Verschil tussen invasieve en niet-invasieve borstkanker

Invasieve versus niet-invasieve borstkanker
 

Knobbeltje in de borst is een gebruikelijke presentatie in de huidige chirurgische praktijk. Het kan een goedaardige aandoening zijn, zoals een eenvoudig fibro-adenoom of anders kwaadaardig. Hoe dan ook, om aan de veilige kant te zitten, moet elke knobbel in de borst als kwaadaardig worden beschouwd totdat het anders bewezen is. De diagnose van borstkanker is gebaseerd op drievoudige beoordeling, die klinische bevindingen, bevindingen van beeldvorming en cytologische bevestiging omvat.
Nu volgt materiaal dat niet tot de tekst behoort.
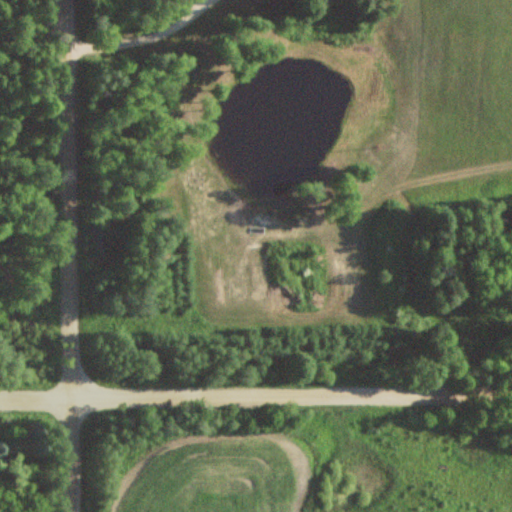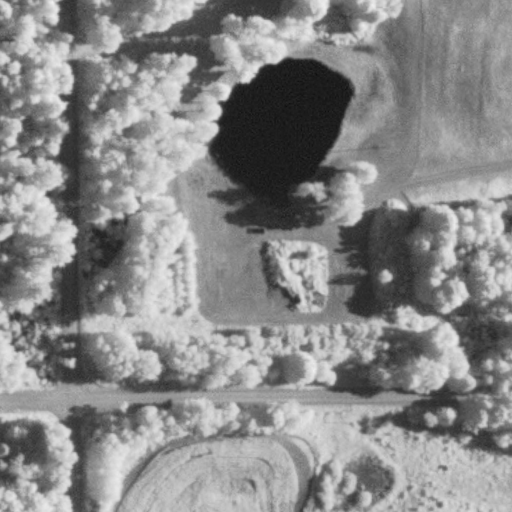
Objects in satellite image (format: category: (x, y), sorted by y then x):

Carcinomen kunnen verder worden geclassificeerd, afhankelijk van de histologische classificatie op basis van de herkomstlocatie en invasiviteit.

Invasief borstcarcinoom

Invasief mammacarcinoom kan zowel ductaal als lobulair carcinoom zijn. Het meest voorkomende type borstkanker dat 75% van alle gevallen uitmaakt, is het invasieve ductale carcinoom. Meestal kan de patiënt presenteren met het gevoel van een harde knobbel in de borst. Macroscopisch vormt het een korrelige en rotsachtig harde infiltratieve massa waarin geelwitte krijtstrepen karakteristiek zijn. Uitgebreide fibrose is te zien. Microscopisch lijkt het erop dat zeer pleomorfe ductale epitheliale cellen het vezelachtige stroma van het borstweefsel infiltreren. Lymfatische invasie is een veel voorkomend kenmerk.

5-10% van alle mammacarcinomen is invasief lobulair type. Ze zijn vergelijkbaar met invasief ductaal carcinoom, behalve een ander histologisch patroon van infiltratie en een groter risico op oestrogeenreceptor positiviteit.
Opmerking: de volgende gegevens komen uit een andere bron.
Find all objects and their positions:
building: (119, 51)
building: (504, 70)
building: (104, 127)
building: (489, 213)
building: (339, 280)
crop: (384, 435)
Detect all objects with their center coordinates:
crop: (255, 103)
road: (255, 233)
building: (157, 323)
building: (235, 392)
Het beheer van invasief carcinoom moet agressief zijn, waaronder totale borstamputatie met axillaire klaring gevolgd door radiotherapie en chemotherapie..

Niet-invasief mammacarcinoom (in situ carcinoom)

Wederom niet-invasief mammacarcinoom kan in situ lobulair carcinoom zijn of ductaal carcinoom in situ, en beiden hebben geen risico op verspreiding zolang de tumor ter plaatse blijft.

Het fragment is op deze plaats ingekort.